## WHAT IS EXPECTED
Rewrite the text read from the records below, putting "рублей" wherever "руб." occurs and leaving everything else unchanged.

__________________________________________________

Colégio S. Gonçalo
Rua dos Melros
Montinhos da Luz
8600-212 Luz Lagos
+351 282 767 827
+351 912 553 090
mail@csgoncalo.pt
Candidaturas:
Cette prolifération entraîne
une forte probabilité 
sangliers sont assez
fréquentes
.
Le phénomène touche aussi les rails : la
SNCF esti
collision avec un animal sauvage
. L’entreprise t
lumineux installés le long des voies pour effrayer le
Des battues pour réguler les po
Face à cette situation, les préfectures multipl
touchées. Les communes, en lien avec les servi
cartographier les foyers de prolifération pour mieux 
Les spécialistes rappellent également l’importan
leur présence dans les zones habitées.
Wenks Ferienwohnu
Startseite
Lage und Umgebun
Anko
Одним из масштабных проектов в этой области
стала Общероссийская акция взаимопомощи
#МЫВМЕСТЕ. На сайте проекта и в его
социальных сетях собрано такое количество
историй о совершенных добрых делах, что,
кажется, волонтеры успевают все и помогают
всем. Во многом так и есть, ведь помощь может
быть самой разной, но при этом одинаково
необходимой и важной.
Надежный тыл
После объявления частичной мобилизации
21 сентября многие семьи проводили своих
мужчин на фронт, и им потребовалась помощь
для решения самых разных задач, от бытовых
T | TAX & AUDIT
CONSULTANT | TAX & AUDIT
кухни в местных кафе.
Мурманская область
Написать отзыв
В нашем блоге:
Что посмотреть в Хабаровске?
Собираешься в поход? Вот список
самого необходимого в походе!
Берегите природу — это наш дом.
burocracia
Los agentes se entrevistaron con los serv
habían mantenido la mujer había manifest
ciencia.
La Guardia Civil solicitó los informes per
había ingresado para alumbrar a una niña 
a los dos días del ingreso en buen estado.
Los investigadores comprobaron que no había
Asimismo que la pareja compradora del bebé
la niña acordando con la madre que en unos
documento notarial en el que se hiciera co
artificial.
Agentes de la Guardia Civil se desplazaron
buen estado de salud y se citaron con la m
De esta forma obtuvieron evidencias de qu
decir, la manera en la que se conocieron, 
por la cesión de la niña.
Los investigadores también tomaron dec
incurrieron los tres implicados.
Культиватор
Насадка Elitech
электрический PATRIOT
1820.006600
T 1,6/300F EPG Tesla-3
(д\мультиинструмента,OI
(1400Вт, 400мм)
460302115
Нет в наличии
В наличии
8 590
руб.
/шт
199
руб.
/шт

__________________________________________________

## RESULT BELOW
Colégio S. Gonçalo
Rua dos Melros
Montinhos da Luz
8600-212 Luz Lagos
+351 282 767 827
+351 912 553 090
mail@csgoncalo.pt
Candidaturas:
Cette prolifération entraîne
une forte probabilité 
sangliers sont assez
fréquentes
.
Le phénomène touche aussi les rails : la
SNCF esti
collision avec un animal sauvage
. L’entreprise t
lumineux installés le long des voies pour effrayer le
Des battues pour réguler les po
Face à cette situation, les préfectures multipl
touchées. Les communes, en lien avec les servi
cartographier les foyers de prolifération pour mieux 
Les spécialistes rappellent également l’importan
leur présence dans les zones habitées.
Wenks Ferienwohnu
Startseite
Lage und Umgebun
Anko
Одним из масштабных проектов в этой области
стала Общероссийская акция взаимопомощи
#МЫВМЕСТЕ. На сайте проекта и в его
социальных сетях собрано такое количество
историй о совершенных добрых делах, что,
кажется, волонтеры успевают все и помогают
всем. Во многом так и есть, ведь помощь может
быть самой разной, но при этом одинаково
необходимой и важной.
Надежный тыл
После объявления частичной мобилизации
21 сентября многие семьи проводили своих
мужчин на фронт, и им потребовалась помощь
для решения самых разных задач, от бытовых
T | TAX & AUDIT
CONSULTANT | TAX & AUDIT
кухни в местных кафе.
Мурманская область
Написать отзыв
В нашем блоге:
Что посмотреть в Хабаровске?
Собираешься в поход? Вот список
самого необходимого в походе!
Берегите природу — это наш дом.
burocracia
Los agentes se entrevistaron con los serv
habían mantenido la mujer había manifest
ciencia.
La Guardia Civil solicitó los informes per
había ingresado para alumbrar a una niña 
a los dos días del ingreso en buen estado.
Los investigadores comprobaron que no había
Asimismo que la pareja compradora del bebé
la niña acordando con la madre que en unos
documento notarial en el que se hiciera co
artificial.
Agentes de la Guardia Civil se desplazaron
buen estado de salud y se citaron con la m
De esta forma obtuvieron evidencias de qu
decir, la manera en la que se conocieron, 
por la cesión de la niña.
Los investigadores también tomaron dec
incurrieron los tres implicados.
Культиватор
Насадка Elitech
электрический PATRIOT
1820.006600
T 1,6/300F EPG Tesla-3
(д\мультиинструмента,OI
(1400Вт, 400мм)
460302115
Нет в наличии
В наличии
8 590
рублей
/шт
199
рублей
/шт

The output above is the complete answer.